Surnommée "Mainhattan" par les Francfortois en référence à ses gratte-ciel et à sa situation sur le Main, la place financière allemande est peut-être loin de New York en termes de vie nocturne, de culture et d'activités bancaires, mais elle l'a devancée en arrivant en tête d'un indice de bulle immobilière datant de 2021.

Après avoir longtemps boudé la propriété, les coûts d'emprunt très bas, la hausse des loyers et, pour certains, le fait de devoir payer pour garder leur argent à la banque ont persuadé près d'un Allemand sur deux d'acheter une maison ou un appartement.

La ruée vers l'immobilier qui s'ensuit voit 18 tours d'habitation sortir de terre à Francfort, une frénésie de construction reproduite dans toute l'Allemagne, où les prix ont atteint des sommets, le coût des maisons ayant augmenté d'environ 50 % depuis la mi-2016.

Francfort a devancé Hong Kong, Toronto et New York dans le classement 2021 des "bulles" d'UBS, la ville voisine de Munich étant également proche du sommet.

Depuis le milieu de l'année 2019, la hausse des prix de l'immobilier en Allemagne a dépassé celle d'une grande partie du reste de l'Europe, y compris la France et la Grande-Bretagne, et au cours du deuxième trimestre 2021, les prix des logements ont bondi de plus de 10 % par rapport à l'année précédente.

La demande a été mise en évidence par des initiatives telles que l'assureur allemand Allianz et un fonds de pension local qui ont payé cette année 1,4 milliard d'euros (1,6 milliard de dollars) pour l'un des quatre nouveaux gratte-ciel prévus dans la capitale financière.

Le projet, connu sous le nom de FOUR, comprend des bureaux ainsi que des appartements de deux chambres à coucher dont le prix avoisine les 3 millions d'euros.

"Nous visons la région de Francfort", ont déclaré les promoteurs du projet.

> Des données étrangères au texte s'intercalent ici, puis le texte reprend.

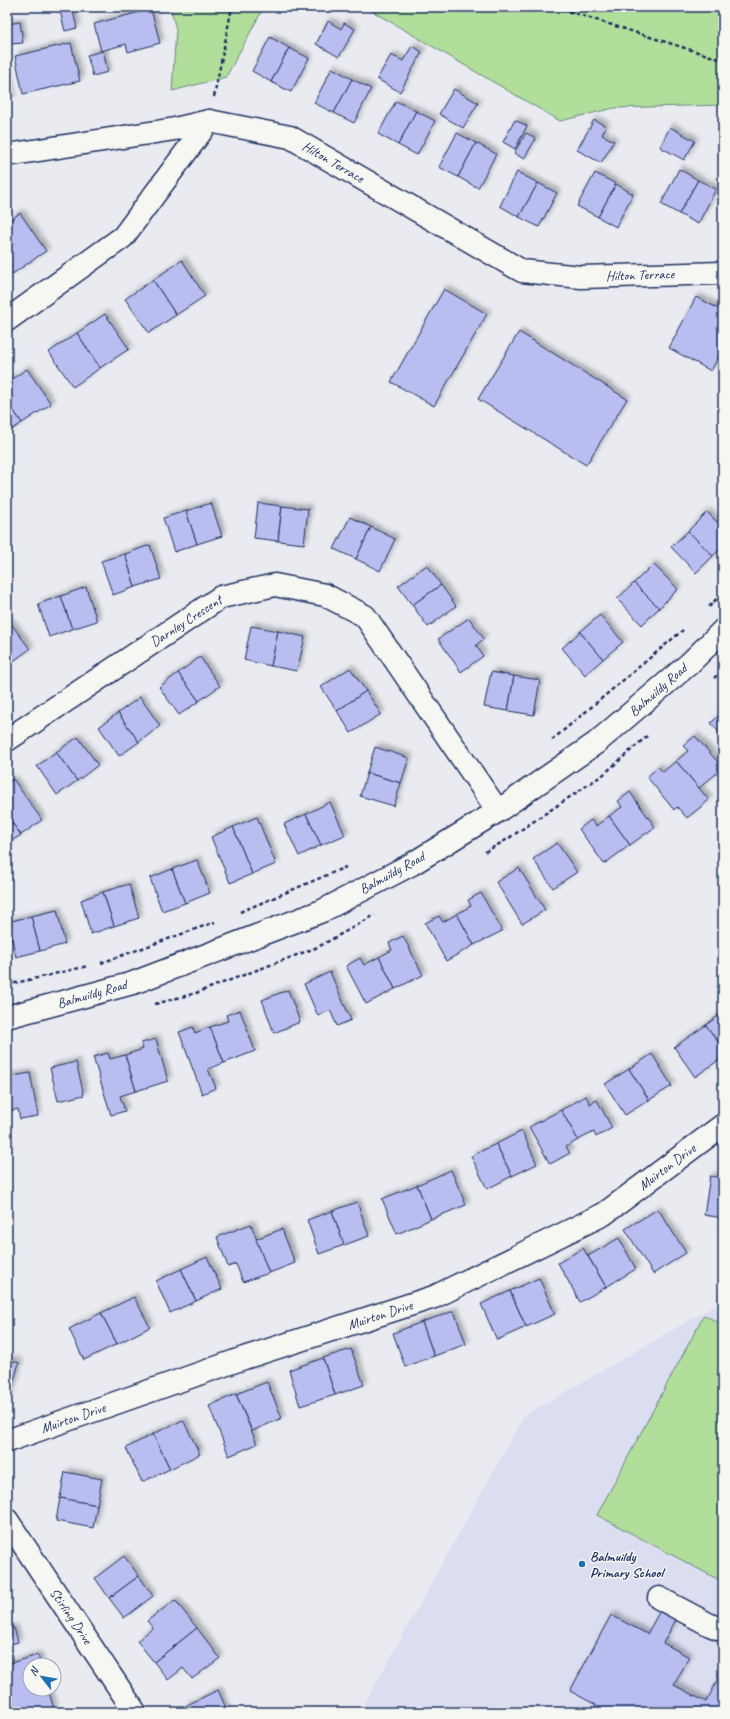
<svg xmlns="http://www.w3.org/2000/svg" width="730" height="1719" font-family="Caveat,sans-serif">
<defs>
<filter id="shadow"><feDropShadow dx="3.5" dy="-3.5" stdDeviation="2" flood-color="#0004"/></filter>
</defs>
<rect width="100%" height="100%" fill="#eaebf1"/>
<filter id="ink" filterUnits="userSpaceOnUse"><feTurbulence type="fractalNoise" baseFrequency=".025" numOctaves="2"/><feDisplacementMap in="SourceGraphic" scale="8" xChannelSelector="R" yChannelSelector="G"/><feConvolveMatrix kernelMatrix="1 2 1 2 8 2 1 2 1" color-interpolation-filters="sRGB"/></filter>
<g filter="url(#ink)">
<polygon fill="#dbddf0" points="714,1306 723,1312 723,1712 360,1712 524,1416"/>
<g fill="#b2de9c" stroke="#66867d">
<polygon points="170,7 264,7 226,77 172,91 176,29"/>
<polygon points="365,7 723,7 723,105 614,108 560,121"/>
<polygon points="704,1315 723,1325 723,1582 597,1515"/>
</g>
<g fill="#b9bdef" stroke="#1b2f5e" filter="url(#shadow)">
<polygon points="72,7 77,28 65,31 60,11"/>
<polygon points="151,9 160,43 128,52 126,44 101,51 94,24"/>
<polygon points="328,21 341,29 344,23 355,29 339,57 316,44"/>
<polygon points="20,22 23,43 10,44 7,24"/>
<polygon points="270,37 289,48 271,82 252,71"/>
<polygon points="71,43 80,81 23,94 15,56"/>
<polygon points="412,46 422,52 400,92 377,79 391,55 403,61"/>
<polygon points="289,48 309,58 291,92 271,82"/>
<polygon points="103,51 108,72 93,76 87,55"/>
<polygon points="332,68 352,79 334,113 314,103"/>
<polygon points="7,73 12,98 7,99"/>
<polygon points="352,79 371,89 354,123 334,113"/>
<polygon points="454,89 478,103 463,128 439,114"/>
<polygon points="396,101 416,111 398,145 378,134"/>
<polygon points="416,111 435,121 417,155 398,145"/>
<polygon points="515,120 527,126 515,149 503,142"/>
<polygon points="594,120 606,126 602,135 614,141 601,163 577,150"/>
<polygon points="670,127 695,141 684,160 660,147"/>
<polygon points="457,133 476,143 458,177 439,167"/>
<polygon points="526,133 536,138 524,159 514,153"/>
<polygon points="476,143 496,154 478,188 458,177"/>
<polygon points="679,169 698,180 679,214 661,204"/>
<polygon points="517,172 538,183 519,217 500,206"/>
<polygon points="595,173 616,184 598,217 577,206"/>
<polygon points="698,180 716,189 698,224 679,214"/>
<polygon points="538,183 557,193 539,227 519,217"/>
<polygon points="616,184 633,194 616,227 598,217"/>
<polygon points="20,213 46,251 8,277 7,222"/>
<polygon points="182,260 205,296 176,315 153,280"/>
<polygon points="153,280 176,315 149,333 125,299"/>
<polygon points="444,289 487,314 434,406 391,382"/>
<polygon points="696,297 723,311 723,348 711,371 669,348"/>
<polygon points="105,314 129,349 100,368 77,333"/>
<polygon points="519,332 627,399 586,465 478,399"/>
<polygon points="77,333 100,368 73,387 49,352"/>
<polygon points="27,369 51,404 22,423 7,401 7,382"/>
<polygon points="7,401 22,423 7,433"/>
<polygon points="211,503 222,536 197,544 186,511"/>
<polygon points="258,503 282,506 278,541 254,538"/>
<polygon points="282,506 308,509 304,544 278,541"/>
<polygon points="186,511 197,544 174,552 163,518"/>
<polygon points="707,512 723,528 723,546 713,556 688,531"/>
<polygon points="350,517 371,527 356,559 334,549"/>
<polygon points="371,527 395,539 380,571 356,559"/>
<polygon points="688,531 713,556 696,573 671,547"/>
<polygon points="150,545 161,579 135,587 125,554"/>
<polygon points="125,554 135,587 113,595 101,561"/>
<polygon points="653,564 678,589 659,608 634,583"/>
<polygon points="427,565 441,585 412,605 398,586"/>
<polygon points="634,583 659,608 642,625 617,599"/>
<polygon points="441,585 456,606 428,627 412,605"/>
<polygon points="86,587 97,621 72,629 61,596"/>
<polygon points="61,596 72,629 49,637 38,604"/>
<polygon points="600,615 623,642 603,659 580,632"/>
<polygon points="469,618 484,639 476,645 483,656 461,672 438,639"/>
<polygon points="9,621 30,649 8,665 7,663 7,622"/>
<polygon points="251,626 278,631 271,666 244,660"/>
<polygon points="278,631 305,637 297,671 271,666"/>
<polygon points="580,632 603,659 585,675 562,648"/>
<polygon points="200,657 220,686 199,701 178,673"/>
<polygon points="350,668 366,691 337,711 321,687"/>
<polygon points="491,672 514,676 508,711 484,707"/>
<polygon points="178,673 199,701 179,715 159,687"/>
<polygon points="514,676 540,680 534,715 508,711"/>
<polygon points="366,691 381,714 351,733 337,711"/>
<polygon points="140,697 160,726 139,742 118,713"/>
<polygon points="723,712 723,737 711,723"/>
<polygon points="118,713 139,742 119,756 99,727"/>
<polygon points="695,736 723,768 699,788 676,761 688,751 683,746"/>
<polygon points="78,737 98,765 77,781 56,752"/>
<polygon points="375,747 409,758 401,783 367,773"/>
<polygon points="56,752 77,781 57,795 37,766"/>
<polygon points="676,761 709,800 687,818 677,807 674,810 647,777 658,767 663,772"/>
<polygon points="367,773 401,783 394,806 360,796"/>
<polygon points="13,779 42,820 21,835 7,816 7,783"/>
<polygon points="630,792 655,827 630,845 609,816 622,807 618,801"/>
<polygon points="330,802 345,835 321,845 306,814"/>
<polygon points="306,814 321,845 299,856 284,824"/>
<polygon points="7,816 21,835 7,844"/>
<polygon points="609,816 630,845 604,864 579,829 591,820 596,826"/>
<polygon points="257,817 276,864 252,874 233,827"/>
<polygon points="233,827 252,874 230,883 211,837"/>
<polygon points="557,843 577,872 553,888 533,859"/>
<polygon points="197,860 210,893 185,903 172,869"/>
<polygon points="519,868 545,910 522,924 496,882"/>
<polygon points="172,869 185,903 162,911 150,878"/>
<polygon points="129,884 139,918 114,926 103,892"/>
<polygon points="103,892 114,926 91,934 81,900"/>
<polygon points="481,893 502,931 474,945 457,914 471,906 468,900"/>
<polygon points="57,910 65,944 40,951 31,916"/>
<polygon points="457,914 474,945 446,961 425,923 439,916 443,922"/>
<polygon points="31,916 40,951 16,957 8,922"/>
<polygon points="403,936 423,975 395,989 379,957 392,950 389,943"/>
<polygon points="379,957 395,989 366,1004 346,966 360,958 364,965"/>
<polygon points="330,972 351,1020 337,1026 330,1010 318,1016 304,984"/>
<polygon points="288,990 300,1022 274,1033 262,1000"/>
<polygon points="240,1010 255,1051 224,1063 210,1027 228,1021 226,1015"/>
<polygon points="723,1012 723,1049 706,1025"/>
<polygon points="706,1025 723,1049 723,1057 695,1077 674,1047"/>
<polygon points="193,1027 195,1033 210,1027 224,1063 208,1069 216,1088 202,1094 179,1032"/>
<polygon points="156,1039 168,1081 136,1091 125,1055 143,1049 141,1043"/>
<polygon points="108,1053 110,1059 125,1055 136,1091 120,1096 125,1111 111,1115 93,1057"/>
<polygon points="652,1054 672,1086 649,1100 629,1069"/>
<polygon points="76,1062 84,1095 58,1101 50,1068"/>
<polygon points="629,1069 649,1100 625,1115 605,1084"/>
<polygon points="30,1073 38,1116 20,1119 18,1109 10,1111 7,1094 7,1077"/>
<polygon points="586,1096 590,1104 597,1100 612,1128 596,1137 594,1132 578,1140 561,1110"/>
<polygon points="561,1110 578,1140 566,1147 570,1153 550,1164 529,1127"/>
<polygon points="522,1131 537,1164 512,1176 496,1144"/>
<polygon points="496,1144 512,1176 487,1189 471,1156"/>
<polygon points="451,1170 466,1205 431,1219 417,1185"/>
<polygon points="710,1176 723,1178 723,1218 704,1215"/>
<polygon points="417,1185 431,1219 397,1234 382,1199"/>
<polygon points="357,1202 369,1236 344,1245 332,1211"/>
<polygon points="658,1209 686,1253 653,1274 625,1229"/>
<polygon points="332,1211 344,1245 319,1254 307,1220"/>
<polygon points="251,1224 269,1273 243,1282 236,1264 228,1267 217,1237"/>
<polygon points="282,1229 295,1263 269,1273 256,1239"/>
<polygon points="619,1238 636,1269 606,1287 588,1256"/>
<polygon points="583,1248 606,1287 580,1302 558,1263"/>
<polygon points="207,1257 222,1289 196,1301 181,1269"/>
<polygon points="181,1269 196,1301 170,1313 156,1281"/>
<polygon points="539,1278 555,1314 526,1327 510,1291"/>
<polygon points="510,1291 526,1327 497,1340 481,1304"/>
<polygon points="134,1297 150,1327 117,1344 101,1313"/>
<polygon points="454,1311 466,1344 434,1356 422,1322"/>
<polygon points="101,1313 117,1344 84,1360 69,1329"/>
<polygon points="422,1322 434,1356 405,1367 393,1333"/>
<polygon points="351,1349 364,1385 335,1395 323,1358"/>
<polygon points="323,1358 335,1395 300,1406 289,1370"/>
<polygon points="7,1359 19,1363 9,1398 7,1397"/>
<polygon points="267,1382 282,1418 252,1431 236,1394"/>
<polygon points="236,1394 257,1444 229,1456 209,1406"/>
<polygon points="183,1420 200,1454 170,1469 153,1434"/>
<polygon points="153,1434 170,1469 142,1482 126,1448"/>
<polygon points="65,1472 102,1479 97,1505 60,1498"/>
<polygon points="60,1498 97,1505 93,1528 56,1521"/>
<polygon points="124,1556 139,1576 109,1598 95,1578"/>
<polygon points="139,1576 153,1596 124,1618 109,1598"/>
<polygon points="175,1600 197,1628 154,1662 137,1641 153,1628 147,1621"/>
<polygon points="661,1609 677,1618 663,1643 689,1657 674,1685 706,1702 723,1670 723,1712 670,1712 662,1708 659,1712 593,1712 596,1705 570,1691 611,1615 647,1634"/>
<polygon points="14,1628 18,1642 7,1645 7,1629"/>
<polygon points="197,1628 220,1658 192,1679 183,1668 168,1680 154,1662"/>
<polygon points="38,1655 41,1665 30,1665 30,1689 48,1689 54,1709 43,1712 15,1712 10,1695 7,1696 7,1664"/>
<polygon points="218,1690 227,1710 222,1712 188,1712 185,1706"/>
</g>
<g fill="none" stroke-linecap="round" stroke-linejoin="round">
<defs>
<g id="minor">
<polyline points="7,155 175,129 209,121 290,137 522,271 581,277 723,273"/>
<polyline points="7,320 123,237 209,121"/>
<polyline points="7,740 221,597 275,585 325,595 365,616 498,811"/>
<polyline points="7,1017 133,983 322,911 412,864 498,811 596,743 690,663 723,630"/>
<polyline points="7,1441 244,1358 434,1297 604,1214 723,1125"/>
<polyline points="7,1520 135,1712"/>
<polyline points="659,1598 710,1625 723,1630"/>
</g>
</defs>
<use href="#minor" stroke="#1b2f5e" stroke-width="25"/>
<g stroke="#1b2f5e" stroke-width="2.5" stroke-dasharray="4 3" stroke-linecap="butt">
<polyline points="555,7 723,60"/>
<polyline points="214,97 232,7"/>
<polyline points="709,607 723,592"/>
<polyline points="714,678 723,670"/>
<polyline points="552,740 683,630"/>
<polyline points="485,852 506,840 604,774 647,736"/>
<polyline points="240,912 346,867"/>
<polyline points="101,963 215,922"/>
<polyline points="7,985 88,966"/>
<polyline points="155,1004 196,993 318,947 375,915"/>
</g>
<use href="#minor" stroke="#f6f6f2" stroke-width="22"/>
</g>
</g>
<circle fill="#1f6fb2" stroke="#f6f6f2" stroke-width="1.5" cx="582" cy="1564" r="4"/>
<g text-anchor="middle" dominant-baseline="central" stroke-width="3" stroke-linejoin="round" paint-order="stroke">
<g font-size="14" fill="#1b2f5e" stroke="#f6f6f2">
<text transform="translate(333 162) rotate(30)">Hilton Terrace</text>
<text transform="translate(640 275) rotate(-2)">Hilton Terrace</text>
<text transform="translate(186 621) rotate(-33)">Darnley Crescent</text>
<text transform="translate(658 690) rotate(-41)">Balmuildy Road</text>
<text transform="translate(392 873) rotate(-29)">Balmuildy Road</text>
<text transform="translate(92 994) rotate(-16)">Balmuildy Road</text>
<text transform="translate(667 1167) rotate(-37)">Muirton Drive</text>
<text transform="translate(380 1315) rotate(-18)">Muirton Drive</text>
<text transform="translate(73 1418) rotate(-19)">Muirton Drive</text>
<text transform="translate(71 1616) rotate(56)">Stirling Drive</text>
</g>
<g font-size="14" font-weight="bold" fill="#1b2f5e" stroke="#f6f6f2" text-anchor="start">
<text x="590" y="1556">Balmuildy<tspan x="590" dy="16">Primary School</tspan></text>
</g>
</g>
<rect width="730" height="1719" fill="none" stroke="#f6f6f2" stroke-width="24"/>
<rect x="12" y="12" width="706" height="1695" fill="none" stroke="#1b2f5e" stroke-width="1.5" filter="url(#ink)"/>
<g transform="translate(42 1677) rotate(301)"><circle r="19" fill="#f6f6f2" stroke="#9ea6b7"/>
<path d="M0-3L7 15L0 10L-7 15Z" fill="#1f6fb2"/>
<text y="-6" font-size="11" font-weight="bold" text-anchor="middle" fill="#1b2f5e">N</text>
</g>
</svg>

La ville est l'une des plus riches d'Allemagne. "La demande a confirmé que cette approche était la bonne. Nous ne voyons pas de bulle".

Alors que l'intérêt n'a cessé de croître, le coronavirus a donné un coup de fouet à l'investissement immobilier, car les épargnants traditionnels allemands ont eu encore plus d'argent à mettre de côté et les dépôts ont été frappés par des taux d'intérêt négatifs.

Moins de 42 % des Allemands étaient propriétaires de leur logement en 2006, mais ce chiffre a grimpé pendant la crise financière pour atteindre près de 47 % en 2018.

Selon les dernières données de la Bundesbank, les emprunts pour l'achat de biens immobiliers se sont accélérés pendant la pandémie. Les prêts immobiliers ont atteint 1,45 trillion d'euros à la fin de l'année 2020, soit environ 6 % de plus qu'un an plus tôt, et les données de cette année montrent que ces emprunts ont continué à augmenter.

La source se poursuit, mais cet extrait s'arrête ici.